Lee Miller's lens on the 20th century

Renowned photographer Lee Miller was in the right places at the right time during World War II. She photographed London during the blitz, Normandy after D-Day, and the liberation of Dachau concentration camp.

Philadelphia Museum of Art/Lee Miller Archives/AP
Life and Art: 'Portrait of Space,' near Siwa, Egypt, (1937), by Lee Miller. Ms. Miller was known for her Surrealist style of photography.
Matt Rourke/AP
A person walks past a Lee Miller self-portrait photograph at the Philadelphia Museum of Art.

The legend of art and war photographer Lee Miller (1907-1977) perhaps began when Elizabeth Miller from Poughkeepsie, N.Y., chose to abbreviate her first name to Lee. Modern, informal, with a hint of panache, that name would help carry this daughter of an amateur photographer into the center of the 20th century's whirlwind of events – from which she would emerge as a key player and important artist.

Among the world's small cadre of renowned woman photographers, Lee Miller has become an icon and mythic figure of fascination for many. Her photographs are compelling, but her reputation transcends them, to a point where her life story has become inextricable from her art.

Now, Miller's life and work are being newly explored in an exhibition – "The Art of Lee Miller" – at the Philadelphia Museum of Art, honoring her centenary with a selection of more than 100 of her photographs. The impetus for the show, which originated in London, is Antony Penrose, Miller's son from her marriage to British Surrealist Roland Penrose.

Mr. Penrose, who spoke at the opening of the exhibit, said that his mother, who struggled with alcoholism during his childhood, almost never talked about her accomplishments as a photographer. When she died, he discovered boxes of her negatives and has devoted his life ever since to reestablishing her reputation as a photographer.

If much of the knack of being a successful photographer is about being in the right place at the right time, Miller certainly was. She arrived in Paris in 1929 soon after the dawn of Surrealism and got to know Man Ray, Pablo Picasso, and Jean Cocteau, developing a Surrealist style and attitude that defined her work.

When World War II arrived, she was there, one of only six accredited female war photographers in Europe. She photographed London during the blitz, Normandy after D-Day, and the liberation of Dachau concentration camp.

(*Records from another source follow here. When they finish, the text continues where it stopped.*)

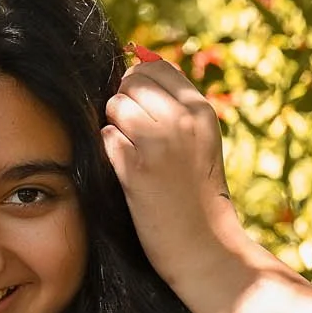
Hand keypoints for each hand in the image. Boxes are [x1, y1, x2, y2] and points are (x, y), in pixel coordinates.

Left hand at [101, 58, 250, 297]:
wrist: (205, 244)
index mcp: (201, 110)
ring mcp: (159, 144)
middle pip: (131, 83)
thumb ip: (176, 106)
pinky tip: (127, 171)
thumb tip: (135, 68)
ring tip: (131, 153)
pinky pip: (106, 138)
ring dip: (114, 127)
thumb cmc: (196, 192)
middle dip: (123, 104)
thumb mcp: (200, 139)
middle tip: (133, 136)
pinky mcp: (137, 170)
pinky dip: (110, 151)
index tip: (140, 111)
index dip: (138, 84)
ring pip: (115, 106)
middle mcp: (182, 120)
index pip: (156, 67)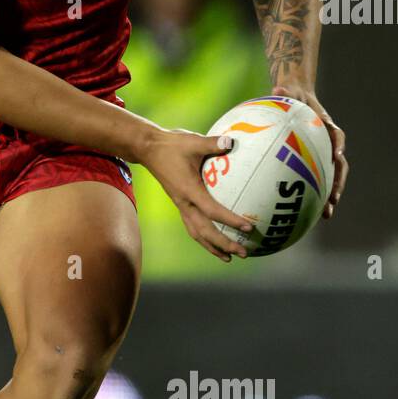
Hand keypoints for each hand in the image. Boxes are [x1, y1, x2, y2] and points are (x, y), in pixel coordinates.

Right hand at [140, 128, 253, 261]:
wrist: (148, 149)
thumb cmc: (171, 145)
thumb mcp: (193, 141)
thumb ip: (213, 143)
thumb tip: (231, 142)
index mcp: (189, 190)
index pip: (212, 211)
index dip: (231, 220)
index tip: (249, 226)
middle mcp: (184, 203)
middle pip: (204, 232)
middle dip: (224, 244)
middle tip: (243, 252)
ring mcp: (181, 205)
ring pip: (197, 233)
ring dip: (213, 247)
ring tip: (229, 257)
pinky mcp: (180, 204)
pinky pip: (193, 226)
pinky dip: (205, 237)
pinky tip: (215, 240)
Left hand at [272, 84, 347, 219]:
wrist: (296, 97)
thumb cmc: (291, 95)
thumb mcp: (288, 92)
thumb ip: (285, 92)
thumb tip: (277, 88)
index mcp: (326, 126)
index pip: (336, 136)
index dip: (338, 147)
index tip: (337, 157)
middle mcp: (329, 143)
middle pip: (339, 166)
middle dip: (338, 184)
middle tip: (334, 200)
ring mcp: (323, 154)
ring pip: (330, 178)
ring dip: (330, 196)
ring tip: (325, 214)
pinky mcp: (314, 162)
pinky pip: (315, 180)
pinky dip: (312, 195)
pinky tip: (302, 212)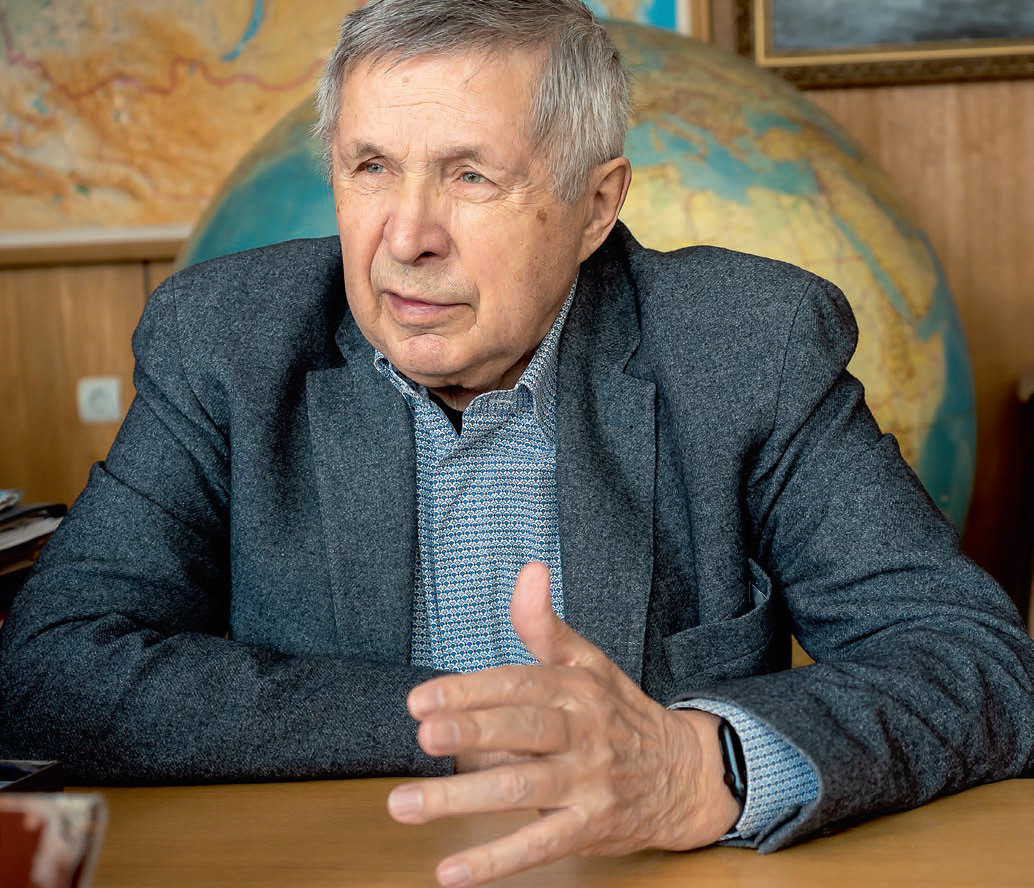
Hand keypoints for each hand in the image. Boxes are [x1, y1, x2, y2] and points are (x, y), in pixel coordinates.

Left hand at [387, 561, 739, 885]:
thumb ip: (545, 625)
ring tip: (406, 804)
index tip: (421, 699)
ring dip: (463, 799)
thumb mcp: (588, 662)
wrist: (684, 773)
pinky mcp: (591, 828)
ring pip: (522, 790)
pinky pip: (540, 845)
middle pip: (525, 732)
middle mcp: (584, 733)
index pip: (520, 685)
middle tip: (424, 736)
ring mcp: (588, 783)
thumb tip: (528, 571)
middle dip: (473, 732)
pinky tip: (451, 872)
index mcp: (577, 688)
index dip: (470, 691)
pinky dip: (496, 862)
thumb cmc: (620, 712)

What is unusual about Miller is her mystique: a mysterious blend of who she was, what she did, and how she did it. Initially a New York model, Miller refused to be confined by the categories of fashion and appearance, rejecting style in favor of substance. In her war photography, she ultimately proved for an era that a beautiful woman can also be talented and brave. Indeed, it is difficult to think of a single other female photographer who started her career in front of the camera but chose to adopt a life behind it.

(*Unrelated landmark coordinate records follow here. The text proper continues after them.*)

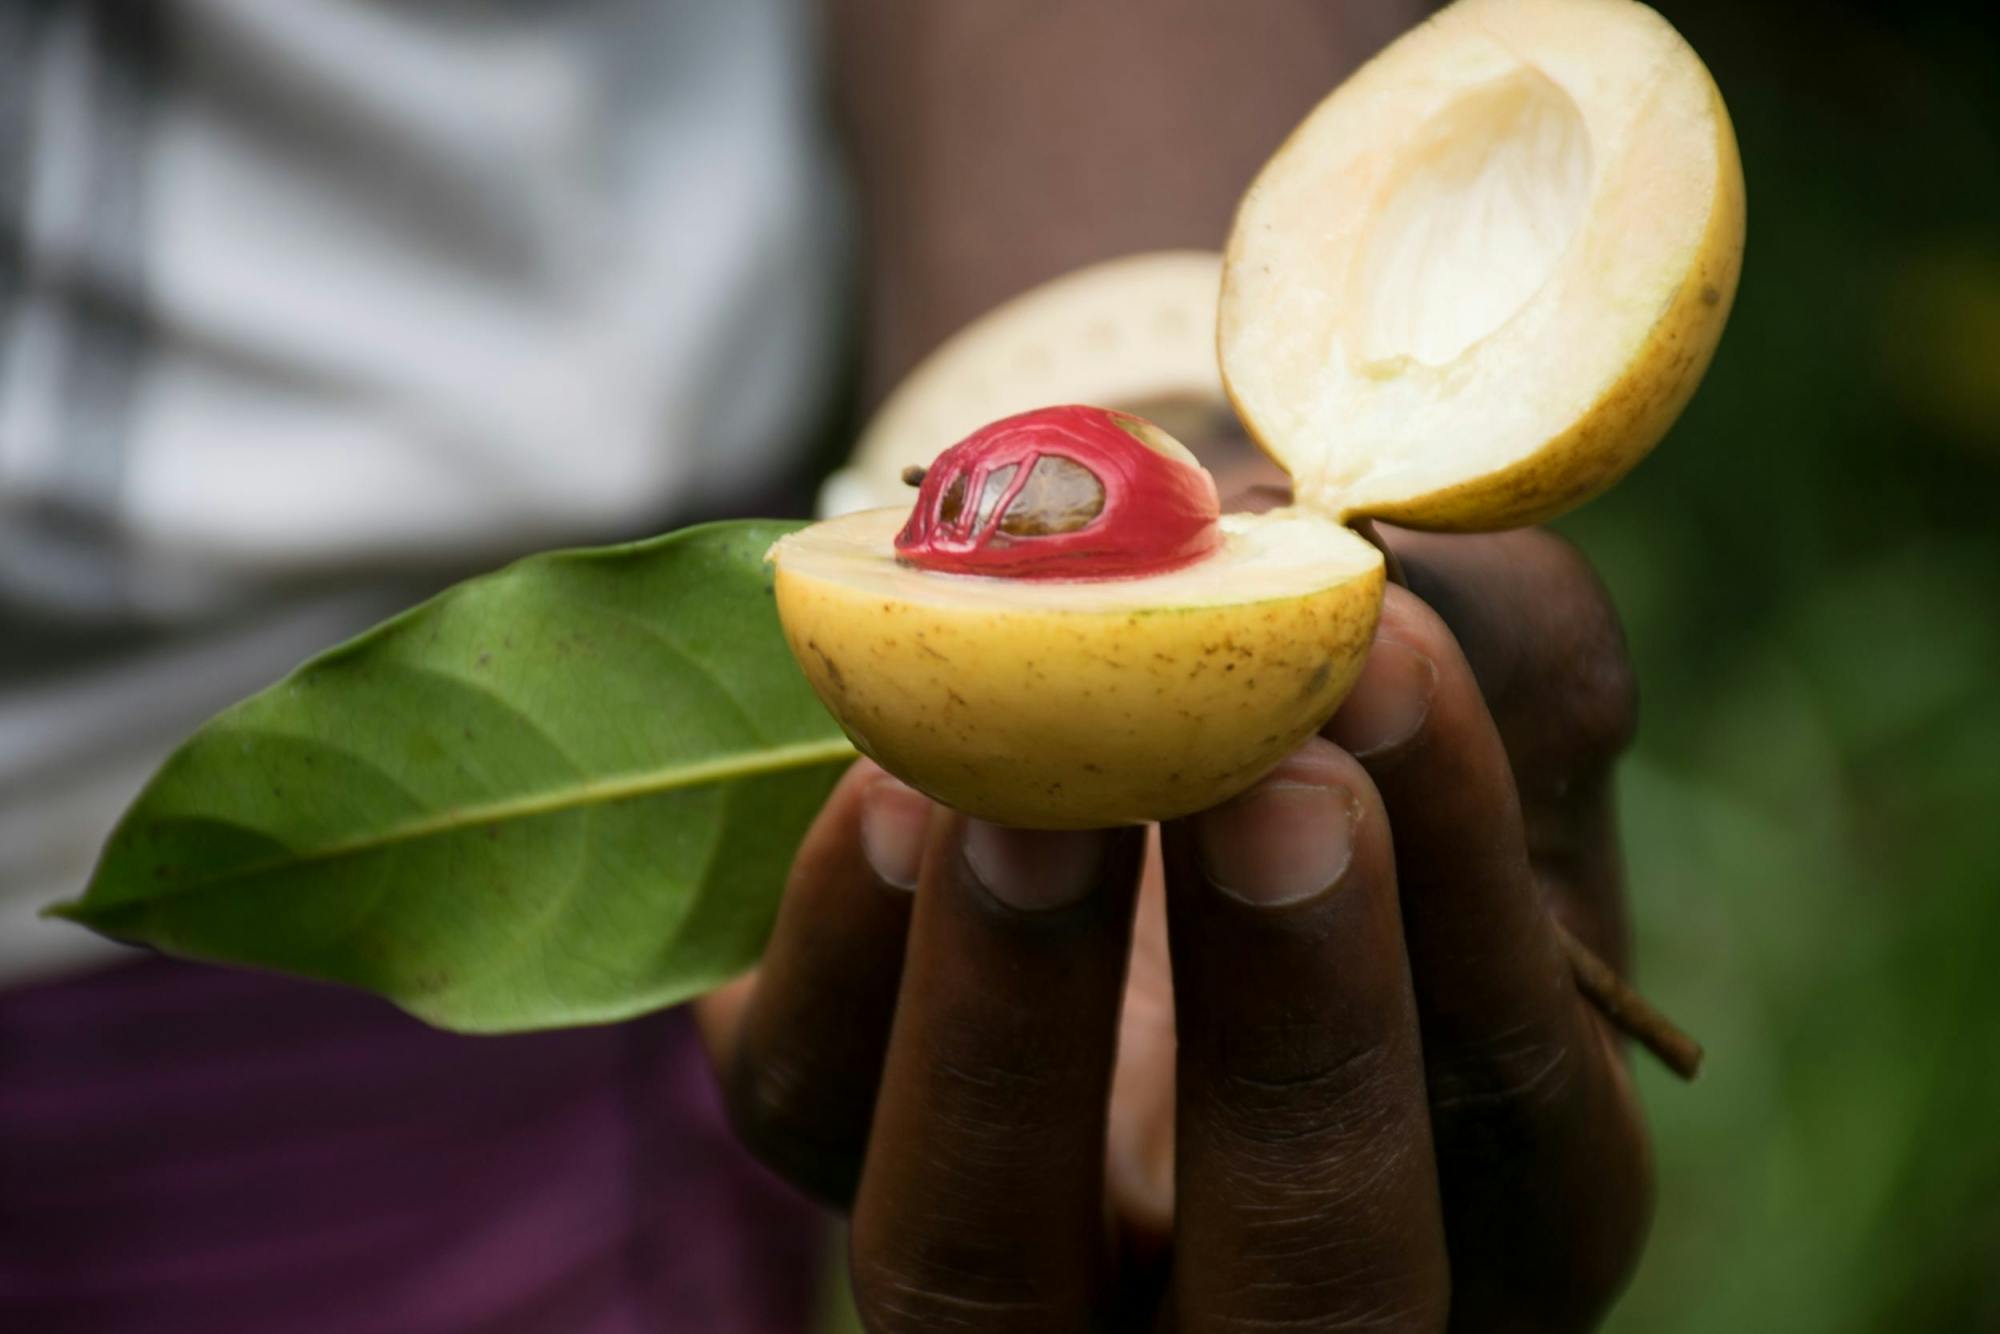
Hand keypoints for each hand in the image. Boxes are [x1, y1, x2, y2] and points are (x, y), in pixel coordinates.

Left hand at [695, 524, 1649, 1331]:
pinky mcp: (827, 1125)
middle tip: (1264, 791)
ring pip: (983, 1268)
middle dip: (1295, 1048)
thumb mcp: (1467, 659)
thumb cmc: (1332, 685)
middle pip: (1301, 1301)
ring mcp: (1014, 1242)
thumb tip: (1436, 593)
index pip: (1520, 1129)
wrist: (1122, 660)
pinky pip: (808, 1099)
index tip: (1397, 675)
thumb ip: (1506, 630)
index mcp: (1477, 1185)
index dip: (1468, 918)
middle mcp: (1244, 1276)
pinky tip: (895, 784)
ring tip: (1029, 796)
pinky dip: (845, 943)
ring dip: (1011, 1022)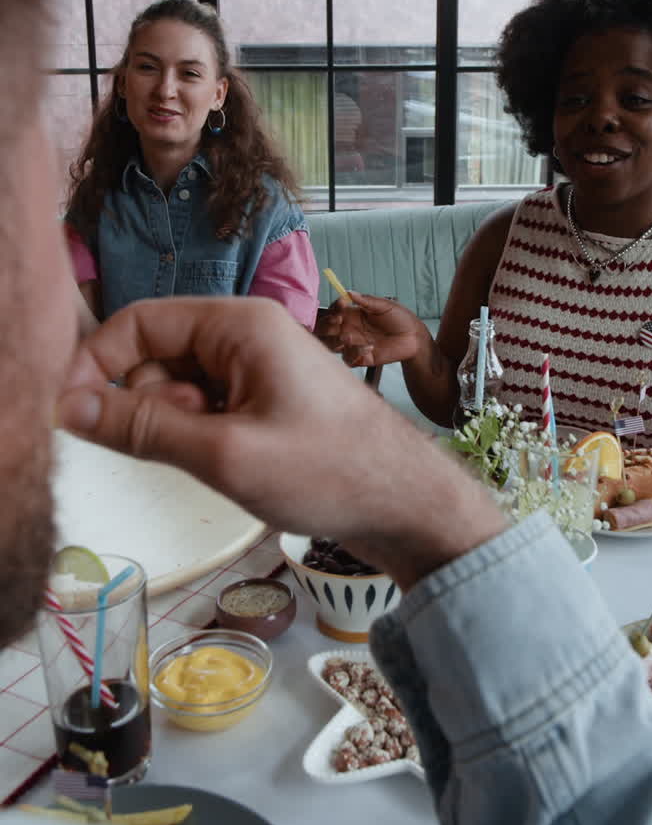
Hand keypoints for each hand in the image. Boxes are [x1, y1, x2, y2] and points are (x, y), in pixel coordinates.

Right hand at [57, 298, 504, 588]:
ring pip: (180, 386)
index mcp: (240, 324)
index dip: (96, 363)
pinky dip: (202, 434)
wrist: (407, 503)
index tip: (72, 415)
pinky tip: (231, 462)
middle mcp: (248, 333)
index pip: (139, 321)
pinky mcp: (267, 398)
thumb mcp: (225, 454)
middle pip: (156, 354)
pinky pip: (208, 406)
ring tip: (221, 458)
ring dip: (178, 424)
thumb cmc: (330, 472)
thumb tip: (71, 408)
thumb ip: (143, 428)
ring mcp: (259, 367)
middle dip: (149, 403)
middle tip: (189, 445)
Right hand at [315, 293, 424, 366]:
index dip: (333, 309)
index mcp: (353, 315)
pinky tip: (369, 348)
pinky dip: (355, 354)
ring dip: (338, 341)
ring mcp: (354, 344)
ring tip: (349, 337)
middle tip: (339, 322)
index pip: (333, 312)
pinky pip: (348, 359)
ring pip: (332, 346)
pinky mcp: (361, 358)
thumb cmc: (400, 318)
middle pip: (325, 330)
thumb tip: (348, 292)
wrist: (414, 337)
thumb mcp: (385, 305)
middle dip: (327, 326)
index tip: (342, 305)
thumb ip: (366, 301)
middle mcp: (350, 329)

Miller was discovered by publishing magnate Condé Nast, who launched her career as a model by putting a drawing of her on the cover of Vogue in March 1927. Once in Europe, she fell in love with action and the frontiers of art and current events. Her life is best summed up in her own statement: "I'd rather take a photograph than be one."

Many of Miller's photographs bear the eerie stamp of Surrealism, the style that she discovered during the photographic work she did in Paris as an apprentice to expatriate American artist Man Ray.

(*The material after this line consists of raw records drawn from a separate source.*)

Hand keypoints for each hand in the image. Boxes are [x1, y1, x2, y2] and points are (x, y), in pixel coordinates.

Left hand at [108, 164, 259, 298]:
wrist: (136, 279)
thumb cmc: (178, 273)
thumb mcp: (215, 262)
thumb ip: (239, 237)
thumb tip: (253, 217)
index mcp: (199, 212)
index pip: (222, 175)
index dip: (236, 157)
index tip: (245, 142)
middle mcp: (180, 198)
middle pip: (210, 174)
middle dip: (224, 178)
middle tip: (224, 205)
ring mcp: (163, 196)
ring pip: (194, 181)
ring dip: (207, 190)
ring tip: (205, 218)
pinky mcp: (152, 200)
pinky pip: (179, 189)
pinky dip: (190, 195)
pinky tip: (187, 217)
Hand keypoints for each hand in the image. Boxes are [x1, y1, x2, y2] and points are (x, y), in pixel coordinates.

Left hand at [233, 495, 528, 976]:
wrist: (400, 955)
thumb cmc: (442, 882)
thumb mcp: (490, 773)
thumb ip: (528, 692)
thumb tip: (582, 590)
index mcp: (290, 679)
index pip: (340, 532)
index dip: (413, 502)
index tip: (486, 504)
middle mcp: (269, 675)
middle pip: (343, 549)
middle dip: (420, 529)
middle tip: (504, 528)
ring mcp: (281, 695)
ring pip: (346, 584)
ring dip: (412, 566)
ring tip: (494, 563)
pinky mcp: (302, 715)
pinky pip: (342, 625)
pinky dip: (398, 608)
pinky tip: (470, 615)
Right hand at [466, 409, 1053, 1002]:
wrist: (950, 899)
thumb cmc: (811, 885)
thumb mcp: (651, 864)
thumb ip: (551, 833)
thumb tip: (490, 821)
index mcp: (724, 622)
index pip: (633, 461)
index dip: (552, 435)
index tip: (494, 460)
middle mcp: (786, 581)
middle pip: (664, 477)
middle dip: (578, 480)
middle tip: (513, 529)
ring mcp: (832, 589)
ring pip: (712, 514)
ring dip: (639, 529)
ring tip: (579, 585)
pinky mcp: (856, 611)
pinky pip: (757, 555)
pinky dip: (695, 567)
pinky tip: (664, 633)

Surrealism is said to be about dreamlike freedom from conventional constraints, and in her photography, Miller favored offbeat subjects like carousels, flea markets, and spilled tar. "She saw her world with a delicate, cool elegance," Penrose said of her photos in his 1985 book, "The Lives of Lee Miller."

But there was a point where Miller had had enough of Paris, and, in 1932, she temporarily returned to New York and established her own studio where she concentrated on commercial work and portraits.

In 1935, her life took an unexpected turn when she married Egyptian businessman Aziz Eloui Bey in New York and moved to Cairo. There, she took photos of desert life in her own inimitable style, such as the famous image of escape, "Portrait of Space," pictured here.

Adjustment to formal society in Egypt was difficult for the free-spirited Miller, and she left to live in England in 1939. Her photos of wartime Britain gained wide attention.

Tall, vibrant, and uncontainable, Lee Miller was a woman who broke new ground in art and in life. In the process, she has become nothing less than a legend who saw and recorded the upheavals of the 20th century through her own lens.

• "The Art of Lee Miller" will be at the Philadelphia Museum of Art until April 27. It will be at San Francisco MOMA from July 1-Sept. 21. It then travels to the Jeu de Paume, Paris, where it will be on exhibit from Oct. 14-Jan. 11, 2009.